The cigarette falls from my mouth and hits the floor, my stomach churns, and my hand clenches tight. When I open my fingers, there's nothing left but shattered bits of plastic.
I'm so fucking pissed right now.
I get onstage and I scream my rage into the microphone; the crowd goes mad wild. Chicks throw their bras and panties at me; dudes start fighting in the mosh pit. Everything just goes crazy. My energy becomes their energy and soon the whole room is a roiling mess. When I'm done, I throw my mic to the floor and kick it offstage – the speakers screech and Milo intercepts me on my way out.
“Don't fuck with me,” I tell him as I try to get ahold of my emotions, to understand them. I run my hand through my hair as sweat pours down my face, soaks my shirt, just fucking drenches me. I want to pace back and forth, like a tiger in a cage. Behind me, the crowd is yelling for an encore. Fuck them. I'm trembling with rage, and I'm pretty sure that the next words that come out of my mouth aren't going to be so pretty.

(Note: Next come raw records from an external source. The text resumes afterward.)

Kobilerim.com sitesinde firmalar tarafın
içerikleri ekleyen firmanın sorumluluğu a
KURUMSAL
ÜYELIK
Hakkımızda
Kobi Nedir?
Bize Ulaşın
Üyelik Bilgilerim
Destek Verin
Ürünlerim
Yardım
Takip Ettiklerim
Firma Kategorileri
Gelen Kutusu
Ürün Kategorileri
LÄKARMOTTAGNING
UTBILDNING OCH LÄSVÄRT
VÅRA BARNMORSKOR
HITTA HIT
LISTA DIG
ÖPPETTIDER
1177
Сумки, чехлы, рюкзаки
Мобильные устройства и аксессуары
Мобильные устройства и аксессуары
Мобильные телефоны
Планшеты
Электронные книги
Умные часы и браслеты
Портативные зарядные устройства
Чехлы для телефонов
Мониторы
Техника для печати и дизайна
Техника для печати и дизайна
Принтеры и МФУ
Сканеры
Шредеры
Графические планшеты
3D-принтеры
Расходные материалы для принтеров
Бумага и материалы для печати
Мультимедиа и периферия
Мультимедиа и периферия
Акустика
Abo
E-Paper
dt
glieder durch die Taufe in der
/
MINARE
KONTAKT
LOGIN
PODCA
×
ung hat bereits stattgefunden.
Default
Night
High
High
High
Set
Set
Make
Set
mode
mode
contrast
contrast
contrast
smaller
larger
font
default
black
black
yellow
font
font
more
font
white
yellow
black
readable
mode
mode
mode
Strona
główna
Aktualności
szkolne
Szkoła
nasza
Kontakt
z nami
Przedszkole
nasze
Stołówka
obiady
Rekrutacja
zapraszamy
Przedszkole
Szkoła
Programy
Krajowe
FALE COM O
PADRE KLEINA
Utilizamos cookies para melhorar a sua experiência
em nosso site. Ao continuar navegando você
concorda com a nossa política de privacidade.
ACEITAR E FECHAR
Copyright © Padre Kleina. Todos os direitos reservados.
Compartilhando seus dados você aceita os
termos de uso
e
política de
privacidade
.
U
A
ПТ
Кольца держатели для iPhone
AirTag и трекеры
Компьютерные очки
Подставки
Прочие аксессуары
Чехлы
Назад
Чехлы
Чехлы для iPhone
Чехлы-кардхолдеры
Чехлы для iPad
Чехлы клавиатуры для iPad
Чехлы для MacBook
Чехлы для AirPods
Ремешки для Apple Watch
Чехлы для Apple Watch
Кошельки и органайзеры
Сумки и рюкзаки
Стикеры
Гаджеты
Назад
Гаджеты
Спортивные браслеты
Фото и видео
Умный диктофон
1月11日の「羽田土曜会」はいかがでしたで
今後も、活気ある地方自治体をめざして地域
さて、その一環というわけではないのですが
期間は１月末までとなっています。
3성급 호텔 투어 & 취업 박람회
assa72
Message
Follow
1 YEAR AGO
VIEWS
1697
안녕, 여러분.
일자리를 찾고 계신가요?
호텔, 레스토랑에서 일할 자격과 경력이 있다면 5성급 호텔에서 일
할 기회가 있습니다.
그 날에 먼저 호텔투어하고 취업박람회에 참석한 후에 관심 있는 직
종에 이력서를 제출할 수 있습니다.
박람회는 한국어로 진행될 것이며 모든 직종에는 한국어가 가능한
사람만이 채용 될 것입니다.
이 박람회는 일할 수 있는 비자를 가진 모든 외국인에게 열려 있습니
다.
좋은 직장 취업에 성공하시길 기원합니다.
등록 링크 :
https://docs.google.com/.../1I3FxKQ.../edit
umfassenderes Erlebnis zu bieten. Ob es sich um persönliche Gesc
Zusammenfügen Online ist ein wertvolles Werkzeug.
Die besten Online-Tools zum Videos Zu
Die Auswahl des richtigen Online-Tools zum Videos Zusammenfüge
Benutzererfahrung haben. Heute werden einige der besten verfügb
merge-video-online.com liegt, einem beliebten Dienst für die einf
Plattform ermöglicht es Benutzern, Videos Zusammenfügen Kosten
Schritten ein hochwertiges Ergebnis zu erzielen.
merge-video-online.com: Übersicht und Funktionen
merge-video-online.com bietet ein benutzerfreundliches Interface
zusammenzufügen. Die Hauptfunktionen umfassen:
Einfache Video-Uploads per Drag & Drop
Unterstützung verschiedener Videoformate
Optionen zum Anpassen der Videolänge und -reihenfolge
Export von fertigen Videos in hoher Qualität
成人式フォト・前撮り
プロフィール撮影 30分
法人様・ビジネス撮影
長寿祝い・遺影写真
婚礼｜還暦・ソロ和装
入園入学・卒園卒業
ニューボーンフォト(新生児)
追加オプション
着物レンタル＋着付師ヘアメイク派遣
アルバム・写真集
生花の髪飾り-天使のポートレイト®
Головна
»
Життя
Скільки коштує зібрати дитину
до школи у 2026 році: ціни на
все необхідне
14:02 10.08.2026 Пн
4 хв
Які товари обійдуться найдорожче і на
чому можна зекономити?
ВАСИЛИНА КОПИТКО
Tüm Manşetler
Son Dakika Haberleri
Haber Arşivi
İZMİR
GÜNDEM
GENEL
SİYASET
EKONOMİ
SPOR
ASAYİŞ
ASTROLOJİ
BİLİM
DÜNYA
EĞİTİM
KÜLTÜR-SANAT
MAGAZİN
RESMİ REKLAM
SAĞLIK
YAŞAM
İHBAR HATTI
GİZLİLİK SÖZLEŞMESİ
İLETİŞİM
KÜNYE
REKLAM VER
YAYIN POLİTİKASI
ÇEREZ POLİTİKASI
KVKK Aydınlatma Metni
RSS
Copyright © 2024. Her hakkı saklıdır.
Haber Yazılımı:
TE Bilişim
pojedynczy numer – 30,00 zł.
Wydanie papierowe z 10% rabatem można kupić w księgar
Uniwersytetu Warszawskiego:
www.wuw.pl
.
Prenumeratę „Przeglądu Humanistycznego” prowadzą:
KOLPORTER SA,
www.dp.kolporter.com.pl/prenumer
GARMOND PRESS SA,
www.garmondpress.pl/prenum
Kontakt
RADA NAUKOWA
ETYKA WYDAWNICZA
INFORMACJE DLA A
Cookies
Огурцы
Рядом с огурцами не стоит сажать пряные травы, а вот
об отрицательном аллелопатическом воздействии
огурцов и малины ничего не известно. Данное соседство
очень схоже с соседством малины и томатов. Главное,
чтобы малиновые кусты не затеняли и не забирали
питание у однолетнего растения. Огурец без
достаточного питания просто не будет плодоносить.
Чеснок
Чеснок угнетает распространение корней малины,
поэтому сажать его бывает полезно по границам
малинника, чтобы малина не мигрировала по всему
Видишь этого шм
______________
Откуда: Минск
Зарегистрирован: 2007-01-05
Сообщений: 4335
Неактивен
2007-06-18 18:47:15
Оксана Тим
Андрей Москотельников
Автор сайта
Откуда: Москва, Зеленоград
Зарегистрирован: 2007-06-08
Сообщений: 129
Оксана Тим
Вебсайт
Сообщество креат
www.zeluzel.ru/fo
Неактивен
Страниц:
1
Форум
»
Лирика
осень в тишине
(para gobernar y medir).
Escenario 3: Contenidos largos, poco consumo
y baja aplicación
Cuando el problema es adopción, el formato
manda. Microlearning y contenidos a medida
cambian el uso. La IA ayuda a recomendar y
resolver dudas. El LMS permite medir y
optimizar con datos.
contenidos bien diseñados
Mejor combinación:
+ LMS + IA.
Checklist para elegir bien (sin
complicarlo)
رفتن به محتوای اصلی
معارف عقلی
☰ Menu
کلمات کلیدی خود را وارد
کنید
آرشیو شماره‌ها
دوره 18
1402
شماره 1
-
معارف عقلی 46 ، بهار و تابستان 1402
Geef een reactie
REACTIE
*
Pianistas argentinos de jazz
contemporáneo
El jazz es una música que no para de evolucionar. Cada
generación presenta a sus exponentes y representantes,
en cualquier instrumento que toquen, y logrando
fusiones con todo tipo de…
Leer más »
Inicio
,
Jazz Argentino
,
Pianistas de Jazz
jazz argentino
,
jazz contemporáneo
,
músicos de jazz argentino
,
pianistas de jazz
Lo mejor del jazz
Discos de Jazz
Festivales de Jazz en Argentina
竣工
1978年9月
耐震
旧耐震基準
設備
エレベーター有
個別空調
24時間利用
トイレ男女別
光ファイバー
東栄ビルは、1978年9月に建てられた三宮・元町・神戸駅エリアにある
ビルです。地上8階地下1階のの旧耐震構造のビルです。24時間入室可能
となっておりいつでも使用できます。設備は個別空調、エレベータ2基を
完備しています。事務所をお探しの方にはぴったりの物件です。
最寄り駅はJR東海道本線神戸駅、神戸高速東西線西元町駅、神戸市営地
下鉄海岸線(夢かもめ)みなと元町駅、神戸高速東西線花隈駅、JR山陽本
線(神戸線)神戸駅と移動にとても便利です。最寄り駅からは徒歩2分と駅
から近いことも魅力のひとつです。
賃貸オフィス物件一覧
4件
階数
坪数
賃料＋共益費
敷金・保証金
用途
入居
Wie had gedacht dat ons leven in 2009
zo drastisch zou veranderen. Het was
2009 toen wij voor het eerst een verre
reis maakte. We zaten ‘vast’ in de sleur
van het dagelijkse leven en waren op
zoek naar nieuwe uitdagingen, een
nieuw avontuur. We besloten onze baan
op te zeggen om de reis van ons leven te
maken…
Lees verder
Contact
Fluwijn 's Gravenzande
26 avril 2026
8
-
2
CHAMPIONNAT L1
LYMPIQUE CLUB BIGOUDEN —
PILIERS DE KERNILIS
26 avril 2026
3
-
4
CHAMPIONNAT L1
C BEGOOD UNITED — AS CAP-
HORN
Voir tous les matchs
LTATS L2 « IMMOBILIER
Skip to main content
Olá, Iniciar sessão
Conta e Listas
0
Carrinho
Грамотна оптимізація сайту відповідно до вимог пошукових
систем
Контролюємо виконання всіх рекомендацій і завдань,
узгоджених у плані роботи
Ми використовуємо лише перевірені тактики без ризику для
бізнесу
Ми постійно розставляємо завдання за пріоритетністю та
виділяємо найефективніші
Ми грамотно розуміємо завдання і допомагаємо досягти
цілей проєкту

Best I don't screw up my career over some chick.
Naomi.
That's how I've got to fucking think about her, how I always should've thought about her. I don't know when things turned different. Because I thought we were connected somehow? I don't friggin' know. Whatever it was, it was a mistake, a momentary lapse in judgment. I let that itch under my skin turn into a raging fire that's ripping me apart from the inside out.
“Turner, I don't want you doing anything you might regret,” Milo says, and I spin around, more than willing to take my frustration out on my manager. His pale blue eyes stare calmly back at me, but his hands are shaking and his tie is loose and crooked. He's scared. I don't know if he thinks I'm going to hit him, or if I'm going to storm out of here and make an ass out of myself. Whatever the reason though, he has a right to be afraid. I'm this close to exploding right now.
“What do you know about any of this?” I ask, getting up in Milo's face. He's shorter than me, blonde and pale, wispy. Not very intimidating. “Just do your fucking job and play damage control, got it? I own you, remember? Want to keep your fucking job? Then clean up the shit I leave for you.”
With that, I turn away and shove past Treyjan who's watching me with nervous eyes, out the doors, through the darkness.